Under the new regime, the current foreign expert work license and foreigner employment license will be integrated into one document called the foreigner work license notice. The employer and foreign applicant will be able to complete and submit the license form electronically. The original “alien employment permit” and “foreign expert certificate” will be integrated into one permit called the foreigner work permit. Every foreigner will have one permit number per foreigner work permit, which will be used by the same individual for life.

A nationwide administration service system for foreigners coming to China will be established. The application materials required for submission will be considerably fewer than previously, reducing by about half the documentation needed to submit.

Foreigners will be divided into three categories: A for high level talent, B for professional personnel, and C for foreigners who are nontechnical or service workers hired on a temporary/seasonal basis. Various criteria will be rated and used to generate a score for each foreign applicant, such as salary, educational background, Chinese language fluency, experience, and length of service. The goal is to encourage A level foreigners to come to and work in China, exert control over B level foreigners and restrict/limit the C levels.

A “green channel” will be available to A high level foreign talent. These high level foreigners will no longer need to submit hard copies of the documents required to apply for a foreigner work permit notice or for a visa application before entering into China. A self-certification system will be used for work experience, diplomas, and proof of no criminal record. The review and approval period for work permit application, extension and cancellation will go down from 10 business days to 5 business days and the longest permissible period for the work permit will be extended to 5 years.

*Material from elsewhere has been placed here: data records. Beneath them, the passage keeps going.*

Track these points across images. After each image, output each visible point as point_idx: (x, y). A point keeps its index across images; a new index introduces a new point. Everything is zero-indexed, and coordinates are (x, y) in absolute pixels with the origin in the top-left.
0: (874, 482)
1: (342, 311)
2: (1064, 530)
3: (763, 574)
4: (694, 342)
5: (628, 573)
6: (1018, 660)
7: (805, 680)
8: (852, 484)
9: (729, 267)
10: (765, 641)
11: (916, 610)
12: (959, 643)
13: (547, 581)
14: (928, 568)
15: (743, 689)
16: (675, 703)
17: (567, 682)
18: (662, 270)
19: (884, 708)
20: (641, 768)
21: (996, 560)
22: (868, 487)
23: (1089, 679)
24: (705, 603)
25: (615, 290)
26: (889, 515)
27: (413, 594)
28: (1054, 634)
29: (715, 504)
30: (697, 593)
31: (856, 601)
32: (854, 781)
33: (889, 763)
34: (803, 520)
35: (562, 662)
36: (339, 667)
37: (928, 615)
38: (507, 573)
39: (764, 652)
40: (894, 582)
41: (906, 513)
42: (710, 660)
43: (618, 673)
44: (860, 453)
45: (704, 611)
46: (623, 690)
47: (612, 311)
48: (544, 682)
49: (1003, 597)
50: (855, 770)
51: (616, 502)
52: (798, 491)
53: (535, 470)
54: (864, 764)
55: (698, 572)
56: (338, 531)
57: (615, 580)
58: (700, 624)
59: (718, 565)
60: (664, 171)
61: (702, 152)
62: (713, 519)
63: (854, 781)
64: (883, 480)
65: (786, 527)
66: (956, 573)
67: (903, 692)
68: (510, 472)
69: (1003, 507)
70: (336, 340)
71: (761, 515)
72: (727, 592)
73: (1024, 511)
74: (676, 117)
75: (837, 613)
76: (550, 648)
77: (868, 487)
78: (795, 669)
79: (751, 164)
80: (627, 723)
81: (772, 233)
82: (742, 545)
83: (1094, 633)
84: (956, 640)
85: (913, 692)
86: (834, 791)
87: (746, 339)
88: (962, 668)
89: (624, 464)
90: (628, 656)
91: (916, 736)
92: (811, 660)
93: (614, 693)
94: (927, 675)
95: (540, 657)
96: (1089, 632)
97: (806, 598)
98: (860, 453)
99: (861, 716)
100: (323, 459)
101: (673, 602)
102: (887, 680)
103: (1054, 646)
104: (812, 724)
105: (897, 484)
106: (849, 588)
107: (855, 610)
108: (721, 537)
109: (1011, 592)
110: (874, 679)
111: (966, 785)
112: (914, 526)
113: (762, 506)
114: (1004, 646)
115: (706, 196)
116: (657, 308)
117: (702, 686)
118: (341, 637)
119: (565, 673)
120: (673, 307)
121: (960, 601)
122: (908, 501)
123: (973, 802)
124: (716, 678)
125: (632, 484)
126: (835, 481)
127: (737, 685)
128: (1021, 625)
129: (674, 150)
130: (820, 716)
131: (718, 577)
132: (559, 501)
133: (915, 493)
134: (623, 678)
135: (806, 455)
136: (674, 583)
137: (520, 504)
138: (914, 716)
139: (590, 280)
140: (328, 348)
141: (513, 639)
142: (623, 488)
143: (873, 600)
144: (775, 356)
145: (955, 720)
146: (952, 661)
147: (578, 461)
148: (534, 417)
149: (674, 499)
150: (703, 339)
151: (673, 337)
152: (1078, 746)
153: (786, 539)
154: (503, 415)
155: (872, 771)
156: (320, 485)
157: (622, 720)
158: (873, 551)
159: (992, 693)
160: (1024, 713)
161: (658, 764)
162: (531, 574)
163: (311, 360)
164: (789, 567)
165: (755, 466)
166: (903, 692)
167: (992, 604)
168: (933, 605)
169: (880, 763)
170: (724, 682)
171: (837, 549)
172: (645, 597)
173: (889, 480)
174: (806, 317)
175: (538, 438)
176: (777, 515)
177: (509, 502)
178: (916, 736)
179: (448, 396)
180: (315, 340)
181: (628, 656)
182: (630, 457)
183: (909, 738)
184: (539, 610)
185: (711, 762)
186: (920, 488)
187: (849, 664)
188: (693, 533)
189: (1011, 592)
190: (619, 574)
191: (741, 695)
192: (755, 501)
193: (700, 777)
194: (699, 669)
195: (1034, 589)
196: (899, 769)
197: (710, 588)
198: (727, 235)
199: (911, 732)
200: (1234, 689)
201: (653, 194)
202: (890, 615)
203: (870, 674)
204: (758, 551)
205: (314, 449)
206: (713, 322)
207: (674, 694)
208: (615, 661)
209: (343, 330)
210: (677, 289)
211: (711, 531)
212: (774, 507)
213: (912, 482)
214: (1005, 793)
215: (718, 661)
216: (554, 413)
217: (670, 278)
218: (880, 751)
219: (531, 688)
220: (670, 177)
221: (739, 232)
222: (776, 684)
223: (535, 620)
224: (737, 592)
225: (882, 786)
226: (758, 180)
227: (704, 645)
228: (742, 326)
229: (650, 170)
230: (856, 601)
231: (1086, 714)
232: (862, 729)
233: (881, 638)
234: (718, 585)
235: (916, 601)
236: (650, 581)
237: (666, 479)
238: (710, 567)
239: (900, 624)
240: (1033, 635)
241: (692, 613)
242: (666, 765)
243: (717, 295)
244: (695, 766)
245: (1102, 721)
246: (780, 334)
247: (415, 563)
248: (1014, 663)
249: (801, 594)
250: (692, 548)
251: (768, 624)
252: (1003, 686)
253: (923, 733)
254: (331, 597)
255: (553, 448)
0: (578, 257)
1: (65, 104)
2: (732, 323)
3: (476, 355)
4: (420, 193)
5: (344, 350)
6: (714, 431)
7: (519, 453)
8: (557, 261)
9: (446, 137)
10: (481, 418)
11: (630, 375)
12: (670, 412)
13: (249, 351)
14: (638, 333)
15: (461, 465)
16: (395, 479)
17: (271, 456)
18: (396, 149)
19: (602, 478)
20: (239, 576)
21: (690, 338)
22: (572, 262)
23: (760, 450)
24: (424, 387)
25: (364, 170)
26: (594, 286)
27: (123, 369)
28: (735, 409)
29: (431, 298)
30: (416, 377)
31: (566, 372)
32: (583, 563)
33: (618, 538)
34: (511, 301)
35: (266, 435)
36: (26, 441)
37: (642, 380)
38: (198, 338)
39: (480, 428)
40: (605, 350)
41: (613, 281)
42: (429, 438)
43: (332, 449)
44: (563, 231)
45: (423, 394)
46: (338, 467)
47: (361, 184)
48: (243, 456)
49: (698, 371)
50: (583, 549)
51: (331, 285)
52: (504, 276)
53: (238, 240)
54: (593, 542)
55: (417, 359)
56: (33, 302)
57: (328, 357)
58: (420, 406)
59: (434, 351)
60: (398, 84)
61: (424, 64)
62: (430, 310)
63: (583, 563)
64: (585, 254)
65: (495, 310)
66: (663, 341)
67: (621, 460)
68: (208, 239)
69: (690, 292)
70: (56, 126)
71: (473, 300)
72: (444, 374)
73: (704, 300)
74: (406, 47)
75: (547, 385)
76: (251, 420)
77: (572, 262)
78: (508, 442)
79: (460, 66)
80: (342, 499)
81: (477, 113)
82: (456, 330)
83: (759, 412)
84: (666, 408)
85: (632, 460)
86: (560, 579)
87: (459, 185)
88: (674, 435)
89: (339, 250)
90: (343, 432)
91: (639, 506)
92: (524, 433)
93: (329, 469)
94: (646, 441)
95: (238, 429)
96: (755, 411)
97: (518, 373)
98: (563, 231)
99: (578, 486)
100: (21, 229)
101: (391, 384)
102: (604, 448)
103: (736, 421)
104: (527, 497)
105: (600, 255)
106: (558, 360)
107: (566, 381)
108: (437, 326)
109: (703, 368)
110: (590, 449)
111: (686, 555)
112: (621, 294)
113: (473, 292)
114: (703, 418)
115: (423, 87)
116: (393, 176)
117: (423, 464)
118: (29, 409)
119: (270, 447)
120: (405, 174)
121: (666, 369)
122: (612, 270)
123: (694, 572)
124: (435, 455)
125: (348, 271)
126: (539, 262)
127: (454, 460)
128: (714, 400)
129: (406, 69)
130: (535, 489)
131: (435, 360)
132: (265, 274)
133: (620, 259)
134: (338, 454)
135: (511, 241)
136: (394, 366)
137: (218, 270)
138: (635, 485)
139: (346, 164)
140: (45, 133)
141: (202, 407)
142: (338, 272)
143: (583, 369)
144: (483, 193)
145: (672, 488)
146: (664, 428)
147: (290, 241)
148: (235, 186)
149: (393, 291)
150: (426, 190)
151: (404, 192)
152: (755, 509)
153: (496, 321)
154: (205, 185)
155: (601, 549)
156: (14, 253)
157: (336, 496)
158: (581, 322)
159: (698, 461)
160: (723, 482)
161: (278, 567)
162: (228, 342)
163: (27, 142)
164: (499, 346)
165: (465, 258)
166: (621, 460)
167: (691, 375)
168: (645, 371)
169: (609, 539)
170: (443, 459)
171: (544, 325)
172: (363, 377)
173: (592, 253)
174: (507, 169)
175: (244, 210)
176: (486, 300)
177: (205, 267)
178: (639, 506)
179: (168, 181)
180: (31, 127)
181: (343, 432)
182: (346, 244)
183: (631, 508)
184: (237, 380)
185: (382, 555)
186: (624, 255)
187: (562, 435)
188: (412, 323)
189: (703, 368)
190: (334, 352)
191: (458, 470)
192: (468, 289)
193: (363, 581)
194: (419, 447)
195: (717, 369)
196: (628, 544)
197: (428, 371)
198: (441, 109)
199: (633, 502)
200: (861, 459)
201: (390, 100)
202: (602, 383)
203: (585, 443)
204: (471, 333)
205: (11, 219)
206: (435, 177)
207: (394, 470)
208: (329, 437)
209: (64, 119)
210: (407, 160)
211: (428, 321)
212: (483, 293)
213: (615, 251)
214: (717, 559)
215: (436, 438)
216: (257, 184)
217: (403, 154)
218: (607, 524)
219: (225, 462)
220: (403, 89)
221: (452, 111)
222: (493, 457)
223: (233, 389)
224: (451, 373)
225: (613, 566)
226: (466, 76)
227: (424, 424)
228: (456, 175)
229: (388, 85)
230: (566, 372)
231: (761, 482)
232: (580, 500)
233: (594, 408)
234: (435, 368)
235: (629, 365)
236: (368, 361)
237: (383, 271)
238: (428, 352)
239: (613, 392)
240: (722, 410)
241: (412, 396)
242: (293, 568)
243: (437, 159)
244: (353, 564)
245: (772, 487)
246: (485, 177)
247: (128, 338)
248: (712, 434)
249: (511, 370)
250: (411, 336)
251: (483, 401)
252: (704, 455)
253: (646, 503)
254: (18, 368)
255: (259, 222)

China continues easing burdens and reducing hurdles to make its workforces more global and China employers are showing much greater willingness to spend real money to attract high-level foreign talent. Years ago it was a rare month in which a foreign executive would retain one of our China employment lawyers to review their contracts with their new China employers. These days, it is a rare week where we do not have at least a couple of such contracts under review. But what has not changed a bit is that pretty much every such contract we have reviewed has greatly favored the Chinese employer at the expense of the foreign executive) and many (most?) contain well-known China-specific loopholes that work against the foreign executive or fail to provide the employee with what he or she had been promised. Sad to say, but with the onslaught of high level foreign employee hirings has come an onslaught of high level foreign employees who have gone to China believing they would get one package and then finding out months later that they got a far lesser one.

Have you checked your China employee contract? I mean really checked it? You should.